___ Information given ___
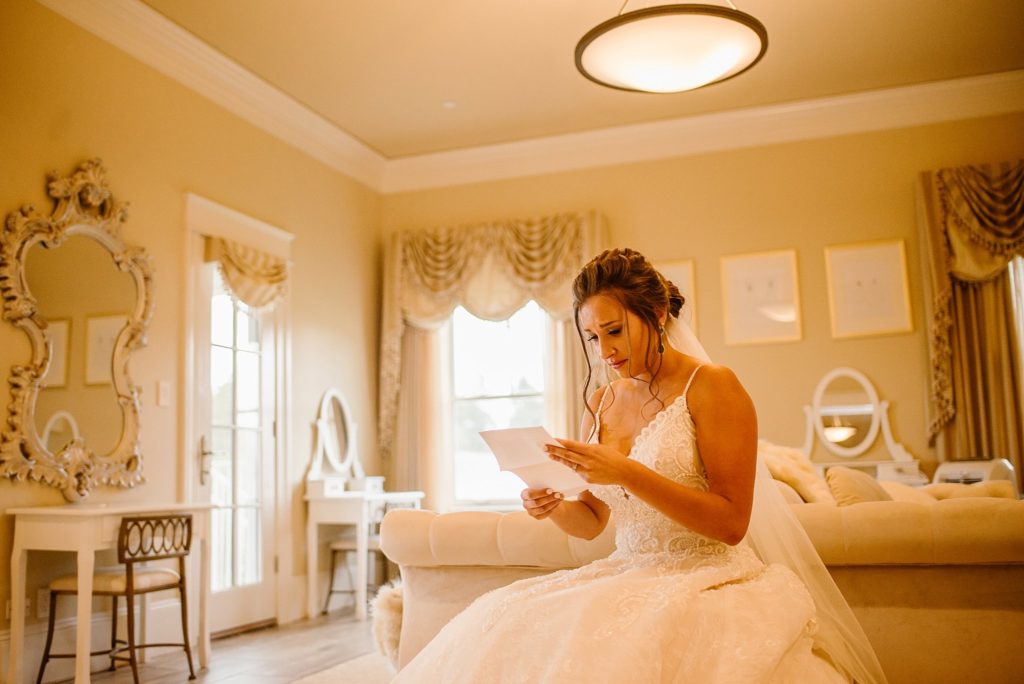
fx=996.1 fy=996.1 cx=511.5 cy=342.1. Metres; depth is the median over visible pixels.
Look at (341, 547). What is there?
stool
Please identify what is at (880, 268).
framed picture
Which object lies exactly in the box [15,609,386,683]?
floor
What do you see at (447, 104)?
smoke detector
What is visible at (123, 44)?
crown molding
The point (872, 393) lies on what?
vanity mirror
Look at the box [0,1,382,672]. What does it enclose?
left wall
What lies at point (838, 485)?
cushion
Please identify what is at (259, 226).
door
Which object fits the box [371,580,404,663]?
fur throw
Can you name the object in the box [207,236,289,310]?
door valance
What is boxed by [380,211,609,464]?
curtain
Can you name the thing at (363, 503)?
vanity table
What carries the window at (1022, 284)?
in the back wall at (752, 353)
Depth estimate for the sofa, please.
2.84 m
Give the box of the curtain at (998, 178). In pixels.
[915,162,1023,472]
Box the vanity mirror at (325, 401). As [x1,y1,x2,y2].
[306,388,362,487]
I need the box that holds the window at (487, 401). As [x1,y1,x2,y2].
[445,299,552,507]
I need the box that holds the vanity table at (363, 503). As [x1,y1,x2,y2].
[303,485,424,619]
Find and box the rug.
[285,652,396,683]
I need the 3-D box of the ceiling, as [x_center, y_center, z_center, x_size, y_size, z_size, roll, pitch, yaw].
[0.477,-1.892,3.158,5.781,0.116,6.850,-4,-8,19]
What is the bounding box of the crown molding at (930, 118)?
[384,70,1023,191]
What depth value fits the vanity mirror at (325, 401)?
6.39 m
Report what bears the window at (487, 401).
in the back wall at (752, 353)
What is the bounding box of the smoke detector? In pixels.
[442,100,456,108]
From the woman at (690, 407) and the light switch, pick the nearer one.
the woman at (690, 407)
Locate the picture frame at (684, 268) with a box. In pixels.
[654,259,697,330]
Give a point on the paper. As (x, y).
(530, 463)
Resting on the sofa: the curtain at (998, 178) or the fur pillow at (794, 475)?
the fur pillow at (794, 475)
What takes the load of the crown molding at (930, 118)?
attached to the back wall at (752, 353)
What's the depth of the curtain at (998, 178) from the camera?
5.83 m
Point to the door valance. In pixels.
(277, 280)
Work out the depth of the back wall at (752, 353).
6.28 m
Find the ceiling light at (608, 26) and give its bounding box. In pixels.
[574,0,767,94]
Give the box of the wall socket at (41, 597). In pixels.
[36,588,50,617]
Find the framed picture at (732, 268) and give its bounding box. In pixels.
[719,249,802,346]
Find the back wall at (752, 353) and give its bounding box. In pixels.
[378,107,1023,511]
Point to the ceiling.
(441, 94)
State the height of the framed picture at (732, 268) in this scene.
0.572 m
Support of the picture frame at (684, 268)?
attached to the back wall at (752, 353)
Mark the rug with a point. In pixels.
(333, 673)
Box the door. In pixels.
[180,191,292,638]
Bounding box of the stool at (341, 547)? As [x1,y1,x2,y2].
[322,533,392,615]
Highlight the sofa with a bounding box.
[379,484,1023,683]
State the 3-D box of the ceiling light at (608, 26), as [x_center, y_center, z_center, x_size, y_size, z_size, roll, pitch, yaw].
[0.538,-1.352,3.500,0.694,0.880,0.689,-4,-8,19]
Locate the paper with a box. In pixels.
[477,425,595,495]
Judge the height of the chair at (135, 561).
0.700 m
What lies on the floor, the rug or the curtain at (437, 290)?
the rug
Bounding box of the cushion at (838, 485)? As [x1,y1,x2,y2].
[823,466,893,506]
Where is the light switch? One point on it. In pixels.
(163, 393)
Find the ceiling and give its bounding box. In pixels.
[124,0,1023,162]
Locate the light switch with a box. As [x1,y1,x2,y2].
[157,380,170,406]
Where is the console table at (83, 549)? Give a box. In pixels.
[7,502,213,683]
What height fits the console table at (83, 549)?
0.721 m
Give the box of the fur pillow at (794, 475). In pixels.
[756,440,833,503]
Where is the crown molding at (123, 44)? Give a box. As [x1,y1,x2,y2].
[37,0,387,192]
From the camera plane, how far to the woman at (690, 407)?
2.25 m
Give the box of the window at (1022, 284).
[1008,256,1023,391]
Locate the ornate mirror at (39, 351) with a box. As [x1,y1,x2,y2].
[0,157,154,499]
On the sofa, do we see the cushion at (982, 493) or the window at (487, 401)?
the cushion at (982, 493)
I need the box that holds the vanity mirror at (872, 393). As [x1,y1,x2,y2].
[799,368,919,475]
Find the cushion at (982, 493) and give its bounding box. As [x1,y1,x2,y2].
[922,481,1015,501]
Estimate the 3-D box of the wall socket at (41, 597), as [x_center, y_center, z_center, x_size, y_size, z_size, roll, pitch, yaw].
[-1.948,1.085,4.150,0.009,0.117,0.072,-4,-8,19]
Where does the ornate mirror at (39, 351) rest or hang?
attached to the left wall at (37, 182)
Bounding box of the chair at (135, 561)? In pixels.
[37,510,197,683]
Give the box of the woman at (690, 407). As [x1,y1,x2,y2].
[380,246,872,683]
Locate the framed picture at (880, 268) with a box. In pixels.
[825,238,913,338]
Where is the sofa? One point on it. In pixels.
(844, 519)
___
◆ Exercise ◆
The expected response is every line of the material, written out exactly, with the images removed.

◆ Finished exercise ◆
fx=996.1 fy=996.1 cx=511.5 cy=342.1. Metres; depth is the median over visible pixels.
Look at (341, 547). What is there?
stool
Please identify what is at (880, 268).
framed picture
Which object lies exactly in the box [15,609,386,683]?
floor
What do you see at (447, 104)?
smoke detector
What is visible at (123, 44)?
crown molding
The point (872, 393) lies on what?
vanity mirror
Look at the box [0,1,382,672]. What does it enclose?
left wall
What lies at point (838, 485)?
cushion
Please identify what is at (259, 226).
door
Which object fits the box [371,580,404,663]?
fur throw
Can you name the object in the box [207,236,289,310]?
door valance
What is boxed by [380,211,609,464]?
curtain
Can you name the thing at (363, 503)?
vanity table
What carries the window at (1022, 284)?
in the back wall at (752, 353)
Depth estimate for the sofa, please.
2.84 m
Give the box of the curtain at (998, 178). In pixels.
[915,162,1023,472]
Box the vanity mirror at (325, 401). As [x1,y1,x2,y2].
[306,388,362,487]
I need the box that holds the window at (487, 401). As [x1,y1,x2,y2].
[445,299,552,507]
I need the box that holds the vanity table at (363, 503). As [x1,y1,x2,y2].
[303,485,424,619]
Find and box the rug.
[285,652,396,683]
I need the 3-D box of the ceiling, as [x_center, y_center, z_center, x_size, y_size, z_size, roll, pitch, yaw].
[0.477,-1.892,3.158,5.781,0.116,6.850,-4,-8,19]
What is the bounding box of the crown molding at (930, 118)?
[384,70,1023,191]
What depth value fits the vanity mirror at (325, 401)?
6.39 m
Report what bears the window at (487, 401).
in the back wall at (752, 353)
What is the bounding box of the smoke detector? In pixels.
[442,100,456,108]
From the woman at (690, 407) and the light switch, pick the nearer one.
the woman at (690, 407)
Locate the picture frame at (684, 268) with a box. In pixels.
[654,259,697,330]
Give a point on the paper. As (x, y).
(530, 463)
Resting on the sofa: the curtain at (998, 178) or the fur pillow at (794, 475)?
the fur pillow at (794, 475)
What takes the load of the crown molding at (930, 118)?
attached to the back wall at (752, 353)
What's the depth of the curtain at (998, 178) from the camera?
5.83 m
Point to the door valance. In pixels.
(277, 280)
Work out the depth of the back wall at (752, 353).
6.28 m
Find the ceiling light at (608, 26) and give its bounding box. In pixels.
[574,0,767,94]
Give the box of the wall socket at (41, 597). In pixels.
[36,588,50,617]
Find the framed picture at (732, 268) and give its bounding box. In pixels.
[719,249,802,346]
Find the back wall at (752, 353) and give its bounding box. In pixels.
[378,107,1023,511]
Point to the ceiling.
(441, 94)
State the height of the framed picture at (732, 268) in this scene.
0.572 m
Support of the picture frame at (684, 268)?
attached to the back wall at (752, 353)
Mark the rug with a point. In pixels.
(333, 673)
Box the door. In pixels.
[180,191,292,638]
Bounding box of the stool at (341, 547)? As [x1,y1,x2,y2].
[322,533,392,615]
Highlight the sofa with a bounding box.
[379,484,1023,683]
State the 3-D box of the ceiling light at (608, 26), as [x_center, y_center, z_center, x_size, y_size, z_size, roll, pitch, yaw].
[0.538,-1.352,3.500,0.694,0.880,0.689,-4,-8,19]
Locate the paper with a box. In pixels.
[477,425,595,495]
Judge the height of the chair at (135, 561).
0.700 m
What lies on the floor, the rug or the curtain at (437, 290)?
the rug
Bounding box of the cushion at (838, 485)? As [x1,y1,x2,y2].
[823,466,893,506]
Where is the light switch? One point on it. In pixels.
(163, 393)
Find the ceiling and give its bounding box. In pixels.
[124,0,1023,162]
Locate the light switch with a box. As [x1,y1,x2,y2].
[157,380,170,406]
Where is the console table at (83, 549)? Give a box. In pixels.
[7,502,213,683]
What height fits the console table at (83, 549)?
0.721 m
Give the box of the fur pillow at (794, 475). In pixels.
[756,440,833,503]
Where is the crown molding at (123, 44)? Give a box. As [x1,y1,x2,y2].
[37,0,387,192]
From the camera plane, how far to the woman at (690, 407)?
2.25 m
Give the box of the window at (1022, 284).
[1008,256,1023,391]
Locate the ornate mirror at (39, 351) with a box. As [x1,y1,x2,y2].
[0,157,154,499]
On the sofa, do we see the cushion at (982, 493) or the window at (487, 401)?
the cushion at (982, 493)
I need the box that holds the vanity mirror at (872, 393). As [x1,y1,x2,y2].
[799,368,919,475]
Find the cushion at (982, 493) and give its bounding box. As [x1,y1,x2,y2].
[922,481,1015,501]
Estimate the 3-D box of the wall socket at (41, 597), as [x_center, y_center, z_center, x_size, y_size, z_size, roll, pitch, yaw].
[-1.948,1.085,4.150,0.009,0.117,0.072,-4,-8,19]
Where does the ornate mirror at (39, 351) rest or hang?
attached to the left wall at (37, 182)
Bounding box of the chair at (135, 561)? In pixels.
[37,510,197,683]
Give the box of the woman at (690, 407). As [x1,y1,x2,y2].
[380,246,872,683]
Locate the framed picture at (880, 268) with a box. In pixels.
[825,238,913,338]
Where is the sofa? One point on it. In pixels.
(844, 519)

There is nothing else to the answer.